Since then, Charlottesville has become a magnet for white supremacists, drawing tiki-torch-carrying marchers in May, the KKK in July and the deadly Unite the Right rally August 12. The latter has spurred cities in other states to remove their own Confederate monuments, but such action in Virginia has been stymied by state law.

In Charlottesville Circuit Court, the Lee supporters were older, whiter, more tie- and seersucker-wearing, with more Colonel Sanders’ beards. And at least one of those there, who has been alleged to be a Sons of Confederate Veterans member, was an attendee at the August 12 Unite the Right Rally, where he wore an emblem of the secessionist-favoring hate group League of the South and was photographed with longtime white supremacist David Duke.

Statue opponents were younger, more racially diverse and more likely to be wearing a Black Lives Matter T-shirt.
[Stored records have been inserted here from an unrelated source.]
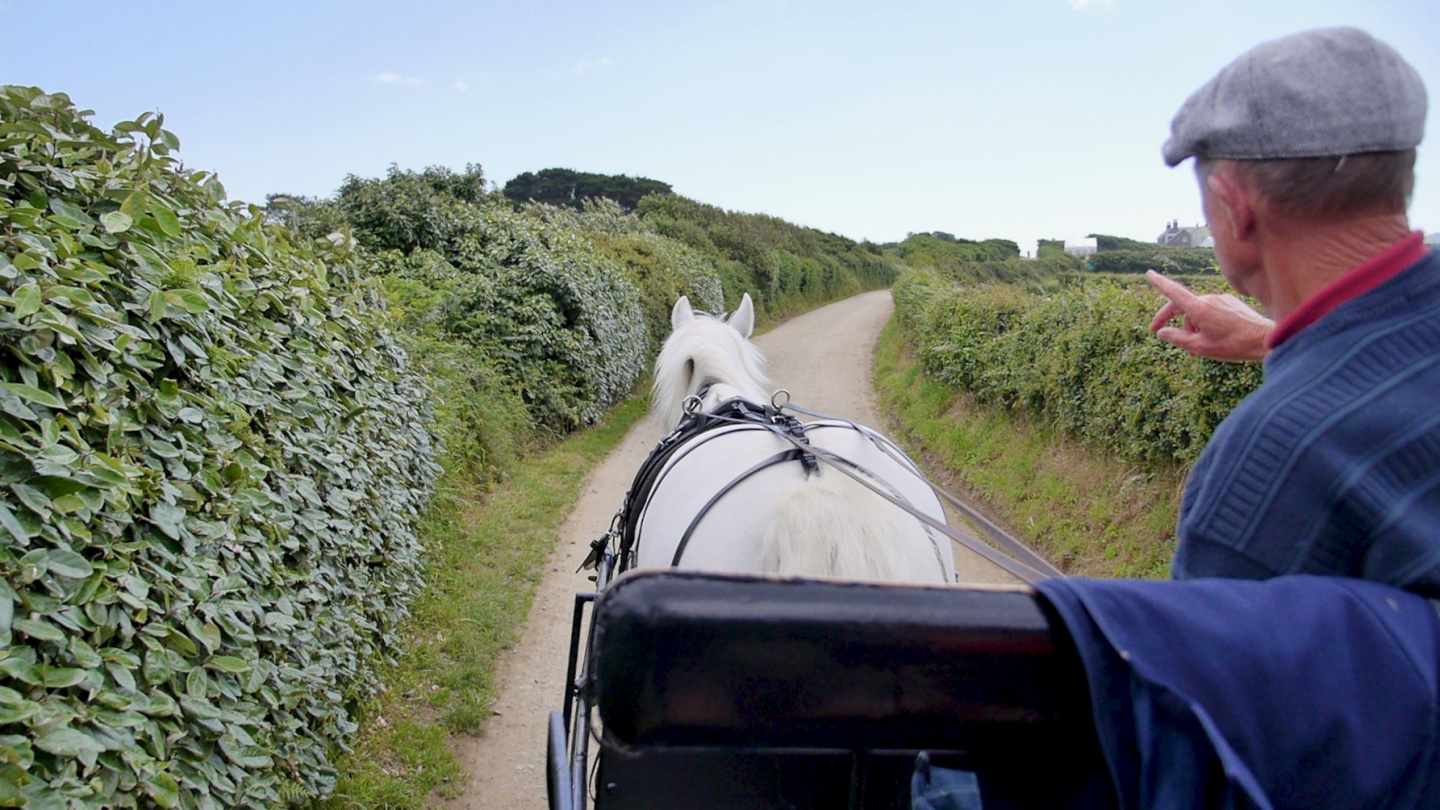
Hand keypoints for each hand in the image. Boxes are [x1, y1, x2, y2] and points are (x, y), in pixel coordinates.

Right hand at [1146, 270, 1272, 361]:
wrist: (1265, 340)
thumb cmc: (1233, 345)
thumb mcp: (1200, 347)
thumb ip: (1177, 338)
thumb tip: (1162, 332)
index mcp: (1199, 308)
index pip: (1173, 292)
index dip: (1159, 283)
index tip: (1149, 274)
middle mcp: (1209, 299)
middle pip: (1182, 306)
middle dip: (1171, 319)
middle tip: (1160, 332)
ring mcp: (1221, 299)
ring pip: (1197, 311)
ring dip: (1191, 326)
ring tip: (1196, 347)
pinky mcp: (1230, 302)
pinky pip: (1210, 310)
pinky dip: (1204, 322)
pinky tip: (1210, 338)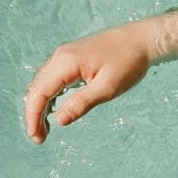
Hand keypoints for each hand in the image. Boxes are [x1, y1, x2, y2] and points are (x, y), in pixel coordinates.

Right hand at [23, 18, 166, 142]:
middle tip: (40, 138)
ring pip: (42, 82)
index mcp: (66, 63)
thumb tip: (58, 120)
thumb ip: (81, 104)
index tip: (36, 137)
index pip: (40, 93)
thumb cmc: (129, 62)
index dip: (33, 117)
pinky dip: (49, 94)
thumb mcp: (107, 88)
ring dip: (40, 104)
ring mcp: (65, 54)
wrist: (143, 39)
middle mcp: (60, 56)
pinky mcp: (72, 56)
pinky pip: (52, 76)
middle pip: (37, 88)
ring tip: (45, 127)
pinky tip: (53, 107)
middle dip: (34, 114)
Many of them gathered outside the courthouse with signs before the hearing began, and many of them attended the chaotic August 21 City Council meeting, a fact of which Judge Moore was aware.

“We’re not going to allow that,” he said at the beginning of the hearing. “If you’re not able to control yourself, you should leave.”

Moore also noted that the clerk’s office had been inundated with thousands of calls, letters and emails, “overwhelmingly from out of state,” and he asked the senders to knock it off. “Our courts are not a majoritarian institution,” he said. “Judges do not wait to see what public opinion is. It’s improper for a person to contact a court to influence a case.”

Deputy City Attorney Lisa Robertson hammered at the fact that when the General Assembly passed the monument law in 1997, it also passed a statute that requires specific language stating if a new law applies limits to a city’s previously held authority. “The words the General Assembly had to use for retroaction are not present in this legislation,” she said.

She also questioned the standing of the plaintiffs, maintaining that being a taxpayer is not enough, because it would “give standing to challenge any decision of city government.”

On that issue, in a 2009 case in the same Charlottesville Circuit Court, Judge Jay Swett said a group of citizens trying to block the building of the Meadow Creek Parkway through McIntire Park did have standing, although he ultimately denied their injunction to stop the already underway construction of the road.

Main argued the legislators intended for the monument law to be retroactive, because the statute listed wars going back to before the nation’s founding, and he asked, “How many people are erecting monuments these days for the Algonquin War?”

Judge Moore pointed out the law doesn’t say “has been erected,” and that while he wanted to apply a common sense ruling, “I’ve got to consider what the law says.”

Main also said proof of the General Assembly’s intent was a law it passed last year clarifying the 1997 law, legislation that was not signed by Governor Terry McAuliffe.

“That particular bit of evidence is ambivalent,” said Moore, and could mean the law is not retroactive but “that’s the way we want it now.”

Main argued that anyone with an interest in the matter had standing, and he described the plaintiffs, some of whom had contributed money for the litigation. That was an argument Moore didn’t seem to buy. “The fact someone funds litigation doesn’t create standing,” he said.

Nor did he go for the fact that one of the plaintiffs, Edward Bergen Fry, is the great-nephew of the sculptor Henry Shrady. “That’s a question for me, just because he’s related to the person who created the statue, how does he have something legally at stake?” asked the judge.

After a 30-minute recess, Moore said he needed more time. He also held off okaying the renaming of Jackson Park because the deed made that name a condition.

In addition, he sustained the city’s argument that the plaintiffs could not claim damages, because there were no actual damages.

In May Moore granted a temporary injunction to prohibit the city from removing Lee while the issue was under litigation. With the city likely to vote to remove the statue of Jackson September 5, and with both statues now covered with black tarps, he’ll be hearing motions on those matters September 6.

He also promised those left at the end of the hearing that someone would be disappointed. “I don’t know how I’m going to rule,” he said. “There’s strong merits on both sides.”